Problem to solve:
An exact copy of the data is required. No picture may appear in it.

Material shown:
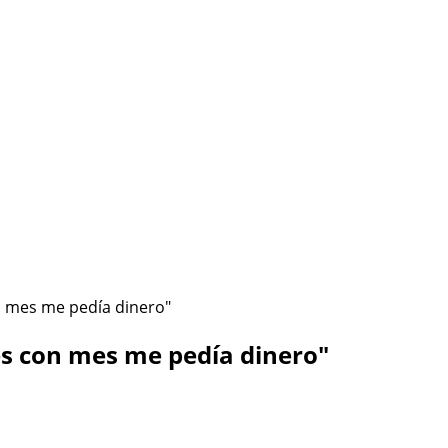
ÉSTA SOY YO
HAZLO CONMIGO
Política de Privacidad
n mes me pedía dinero"
es con mes me pedía dinero"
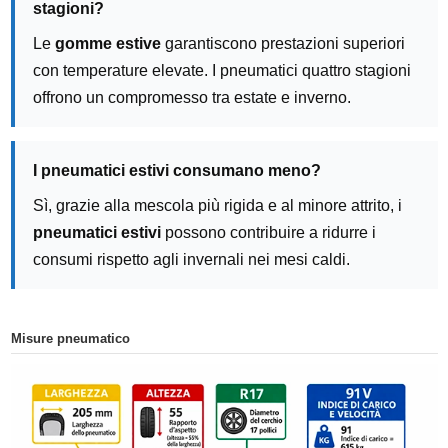
stagioni?
Le
gomme estive
garantiscono prestazioni superiori
con temperature elevate. I pneumatici quattro stagioni
offrono un compromesso tra estate e inverno.
I pneumatici estivi consumano meno?
Sì, grazie alla mescola più rigida e al minore attrito, i
pneumatici estivi
possono contribuire a ridurre i
consumi rispetto agli invernali nei mesi caldi.
Misure pneumatico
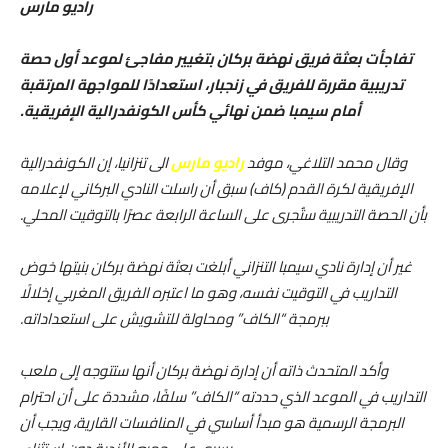
راديو مارس
تفاجأت بعثة فريق نهضة بركان بتغيير مفاجئ لموعد أول حصة
تدريبية مقررة للفريق في زنجبار، استعدادًا للمواجهة المرتقبة
أمام سيمبا ضمن نهائي كأس الكونفدرالية الإفريقية.
وقال محمد التلاغي، موفد
راديو مارس
الى تنزانيا، إن الكونفدرالية
الإفريقية لكرة القدم (كاف) سبق أن راسلت النادي البركاني لإعلامه
بأن الحصة التدريبية ستُجرى على الساعة الرابعة عصرًا بالتوقيت المحلي.
غير أن إدارة نادي سيمبا التنزاني أبلغت بعثة نهضة بركان بنيتها خوض
التداريب في التوقيت نفسه، وهو ما اعتبره الفريق المغربي إخلالًا
ببرمجة “الكاف” ومحاولة للتشويش على استعداداته.
وأكد المتحدث ذاته أن إدارة نهضة بركان أنها ستتوجه إلى ملعب
التداريب في الموعد الذي حددته “الكاف” سلفًا، مشددة على أن احترام
البرمجة الرسمية هو مبدأ أساسي في المنافسات القارية، ويجب أن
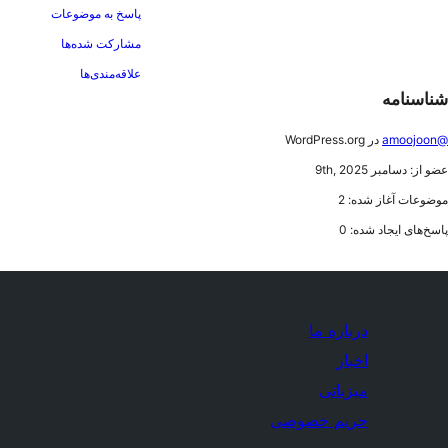
پاسخ به موضوعات
مشارکت شده‌ها
علاقه‌مندی‌ها
شناسنامه
@amoojoon
در WordPress.org
عضو از: دسامبر 9th, 2025
موضوعات آغاز شده: 2
پاسخ‌های ایجاد شده: 0
درباره ما
اخبار
میزبانی
حریم خصوصی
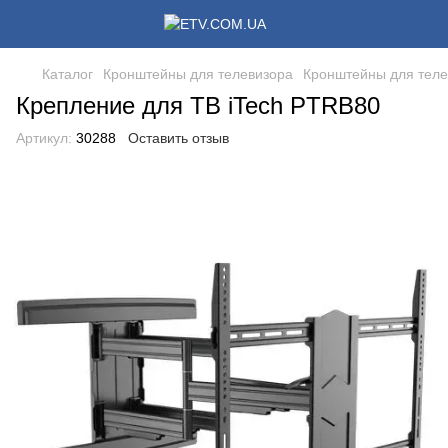
Каталог
Кронштейны для телевизора
Кронштейны для теле
Крепление для ТВ iTech PTRB80
Артикул:
30288
Оставить отзыв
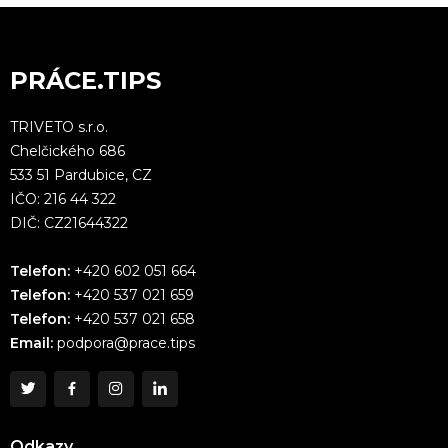
PRÁCE.TIPS
TRIVETO s.r.o.
Chelčického 686
533 51 Pardubice, CZ
IČO: 216 44 322
DIČ: CZ21644322
Telefon:
+420 602 051 664
Telefon:
+420 537 021 659
Telefon:
+420 537 021 658
Email:
podpora@prace.tips
Odkazy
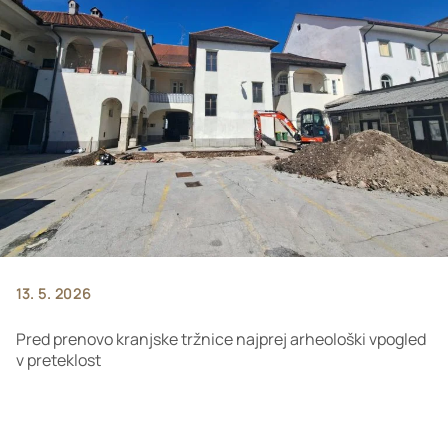
13. 5. 2026
Pred prenovo kranjske tržnice najprej arheološki vpogled
v preteklost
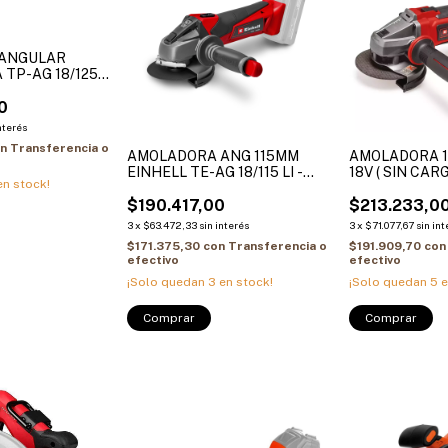
ANGULAR
 TP-AG 18/125
0
interés
on
Transferencia o
AMOLADORA ANG 115MM
AMOLADORA 11
EINHELL TE-AG 18/115 LI -
18V ( SIN CARG
n stock!
SOLO Velocidad: 8500 min-
$190.417,00
$213.233,0
3
x
$63.472,33
sin interés
3
x
$71.077,67
sin int
$171.375,30
con
Transferencia o
$191.909,70
con
efectivo
efectivo
¡Solo quedan
3
en stock!
¡Solo quedan
5
e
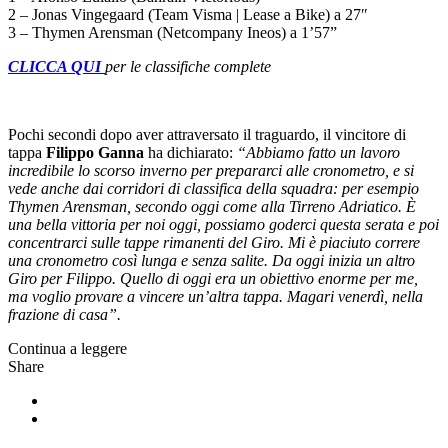
2 – Jonas Vingegaard (Team Visma | Lease a Bike) a 27″
3 – Thymen Arensman (Netcompany Ineos) a 1’57”
CLICCA QUI
per le classifiche complete
Pochi secondi dopo aver attraversato il traguardo, il vincitore di
tappa
Filippo Ganna
ha dichiarato:
“Abbiamo fatto un lavoro
incredibile lo scorso inverno per prepararci alle cronometro, e si
vede anche dai corridori di classifica della squadra: per esempio
Thymen Arensman, secondo oggi come alla Tirreno Adriatico. È
una bella vittoria per noi oggi, possiamo goderci questa serata e poi
concentrarci sulle tappe rimanenti del Giro. Mi è piaciuto correre
una cronometro così lunga e senza salite. Da oggi inizia un altro
Giro per Filippo. Quello di oggi era un obiettivo enorme per me,
ma voglio provare a vincere un’altra tappa. Magari venerdì, nella
frazione di casa”.
Continua a leggere
Share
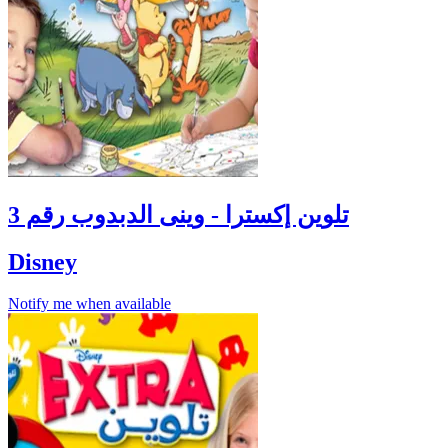
تلوين إكسترا - وينى الدبدوب رقم 3
Disney
Notify me when available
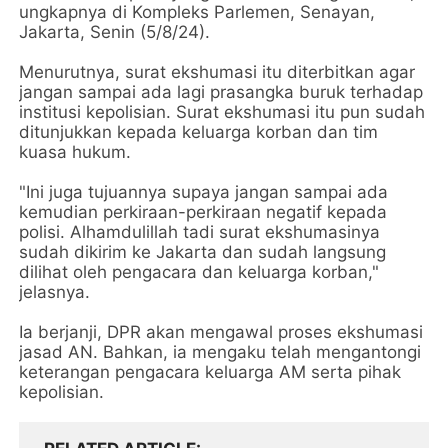
ungkapnya di Kompleks Parlemen, Senayan,
Jakarta, Senin (5/8/24).
Menurutnya, surat ekshumasi itu diterbitkan agar
jangan sampai ada lagi prasangka buruk terhadap
institusi kepolisian. Surat ekshumasi itu pun sudah
ditunjukkan kepada keluarga korban dan tim
kuasa hukum.
"Ini juga tujuannya supaya jangan sampai ada
kemudian perkiraan-perkiraan negatif kepada
polisi. Alhamdulillah tadi surat ekshumasinya
sudah dikirim ke Jakarta dan sudah langsung
dilihat oleh pengacara dan keluarga korban,"
jelasnya.
Ia berjanji, DPR akan mengawal proses ekshumasi
jasad AN. Bahkan, ia mengaku telah mengantongi
keterangan pengacara keluarga AM serta pihak
kepolisian.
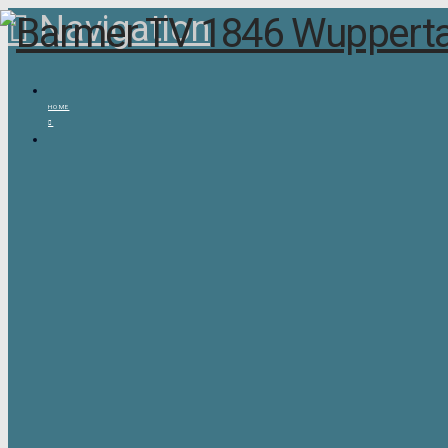
Navigation
HOME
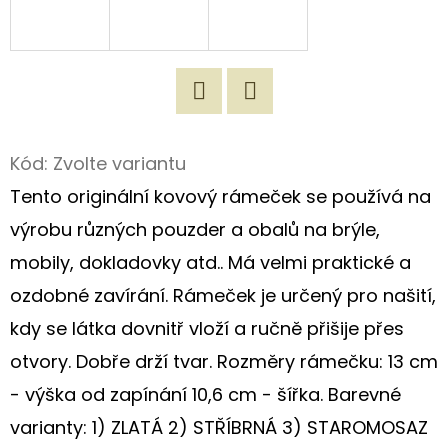
D
O
P
O
Twitter
Facebook
R
Kód:
Zvolte variantu
U
Tento originální kovový rámeček se používá na
Č
U
výrobu různých pouzder a obalů na brýle,
J
mobily, dokladovky atd.. Má velmi praktické a
E
ozdobné zavírání. Rámeček je určený pro našití,
M
E
kdy se látka dovnitř vloží a ručně přišije přes
otvory. Dobře drží tvar. Rozměry rámečku: 13 cm
- výška od zapínání 10,6 cm - šířka. Barevné
ORIGINÁLNÍ
NÁKUPNÍ
varianty: 1) ZLATÁ 2) STŘÍBRNÁ 3) STAROMOSAZ
TAŠKA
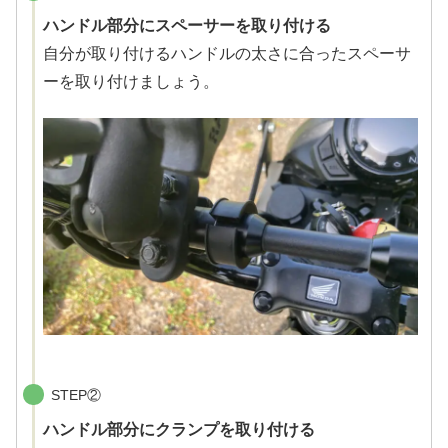
ハンドル部分にスペーサーを取り付ける
自分が取り付けるハンドルの太さに合ったスペーサ
ーを取り付けましょう。
STEP②
ハンドル部分にクランプを取り付ける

Your solution:
ÉSTA SOY YO
HAZLO CONMIGO
Política de Privacidad
n mes me pedía dinero"
es con mes me pedía dinero"
stagioni?
Le
gomme estive
garantiscono prestazioni superiori
con temperature elevate. I pneumatici quattro stagioni
offrono un compromesso tra estate e inverno.
I pneumatici estivi consumano meno?
Sì, grazie alla mescola più rigida e al minore attrito, i
pneumatici estivi
possono contribuire a ridurre i
consumi rispetto agli invernali nei mesi caldi.
Misure pneumatico
راديو مارس
تفاجأت بعثة فريق نهضة بركان بتغيير مفاجئ لموعد أول حصة
تدريبية مقررة للفريق في زنجبار، استعدادًا للمواجهة المرتقبة
أمام سيمبا ضمن نهائي كأس الكونفدرالية الإفريقية.
وقال محمد التلاغي، موفد
راديو مارس
الى تنزانيا، إن الكونفدرالية
الإفريقية لكرة القدم (كاف) سبق أن راسلت النادي البركاني لإعلامه
بأن الحصة التدريبية ستُجرى على الساعة الرابعة عصرًا بالتوقيت المحلي.
غير أن إدارة نادي سيمبا التنزاني أبلغت بعثة نهضة بركان بنيتها خوض
التداريب في التوقيت نفسه، وهو ما اعتبره الفريق المغربي إخلالًا
ببرمجة “الكاف” ومحاولة للتشويش على استعداداته.
وأكد المتحدث ذاته أن إدارة نهضة بركان أنها ستتوجه إلى ملعب
التداريب في الموعد الذي حددته “الكاف” سلفًا، مشددة على أن احترام
البرمجة الرسمية هو مبدأ أساسي في المنافسات القارية، ويجب أن
پاسخ به موضوعات
مشارکت شده‌ها
علاقه‌مندی‌ها
شناسنامه
@amoojoon
در WordPress.org
عضو از: دسامبر 9th, 2025
موضوعات آغاز شده: 2
پاسخ‌های ایجاد شده: 0
درباره ما
اخبار
میزبانی
حریم خصوصی
Каталог
Кронштейны для телевизора
Кронштейны для теле
Крепление для ТВ iTech PTRB80
Артикул:
30288
Оставить отзыв
PRÁCE.TIPS
TRIVETO s.r.o.
Chelčického 686
533 51 Pardubice, CZ
IČO: 216 44 322
DIČ: CZ21644322
Telefon:
+420 602 051 664
Telefon:
+420 537 021 659
Telefon:
+420 537 021 658
Email:
podpora@prace.tips
Odkazy
13. 5. 2026
Pred prenovo kranjske tržnice najprej arheološki vpogled
v preteklost
ANGULAR
 TP-AG 18/125
0
interés
on
Transferencia o
AMOLADORA ANG 115MM
AMOLADORA 11
EINHELL TE-AG 18/115 LI -
18V ( SIN CARG
n stock!
SOLO Velocidad: 8500 min-
$190.417,00
$213.233,0
3
x
$63.472,33
sin interés
3
x
$71.077,67
sin int
$171.375,30
con
Transferencia o
$191.909,70
con
efectivo
efectivo
¡Solo quedan
3
en stock!
¡Solo quedan
5
e
2 – Jonas Vingegaard (Team Visma | Lease a Bike) a 27″
3 – Thymen Arensman (Netcompany Ineos) a 1’57”
CLICCA QUI
per le classifiche complete
Pochi secondi dopo aver attraversato il traguardo, il vincitore di
tappa
Filippo Ganna
ha dichiarato:
“Abbiamo fatto un lavoro
incredibile lo scorso inverno per prepararci alle cronometro, e si
vede anche dai corridori di classifica della squadra: per esempio
Thymen Arensman, secondo oggi come alla Tirreno Adriatico. È
una bella vittoria per noi oggi, possiamo goderci questa serata e poi
concentrarci sulle tappe rimanenti del Giro. Mi è piaciuto correre
una cronometro così lunga e senza salite. Da oggi inizia un altro
Giro per Filippo. Quello di oggi era un obiettivo enorme per me,
ma voglio provare a vincere un’altra tappa. Magari venerdì, nella
frazione di casa”.
Continua a leggere
Share
تلوين إكسترا - وينى الدبدوب رقم 3
Disney
Notify me when available
ungkapnya di Kompleks Parlemen, Senayan,
Jakarta, Senin (5/8/24).
Menurutnya, surat ekshumasi itu diterbitkan agar
jangan sampai ada lagi prasangka buruk terhadap
institusi kepolisian. Surat ekshumasi itu pun sudah
ditunjukkan kepada keluarga korban dan tim
kuasa hukum.
"Ini juga tujuannya supaya jangan sampai ada
kemudian perkiraan-perkiraan negatif kepada
polisi. Alhamdulillah tadi surat ekshumasinya
sudah dikirim ke Jakarta dan sudah langsung
dilihat oleh pengacara dan keluarga korban,"
jelasnya.
Ia berjanji, DPR akan mengawal proses ekshumasi
jasad AN. Bahkan, ia mengaku telah mengantongi
keterangan pengacara keluarga AM serta pihak
kepolisian.
Navigation
HOME
D
O
P
O
Twitter
Facebook
R
Kód:
Zvolte variantu
U
Tento originální kovový rámeček se používá na
Č
U
výrobu různých pouzder a obalů na brýle,
J
mobily, dokladovky atd.. Má velmi praktické a
E
ozdobné zavírání. Rámeček je určený pro našití,
M
E
kdy se látka dovnitř vloží a ručně přišije přes
otvory. Dobře drží tvar. Rozměry rámečku: 13 cm
- výška od zapínání 10,6 cm - šířka. Barevné
ORIGINÁLNÍ
NÁKUPNÍ
varianty: 1) ZLATÁ 2) STŘÍBRNÁ 3) STAROMOSAZ
TAŠKA
ハンドル部分にスペーサーを取り付ける
自分が取り付けるハンドルの太さに合ったスペーサ
ーを取り付けましょう。
STEP②
ハンドル部分にクランプを取り付ける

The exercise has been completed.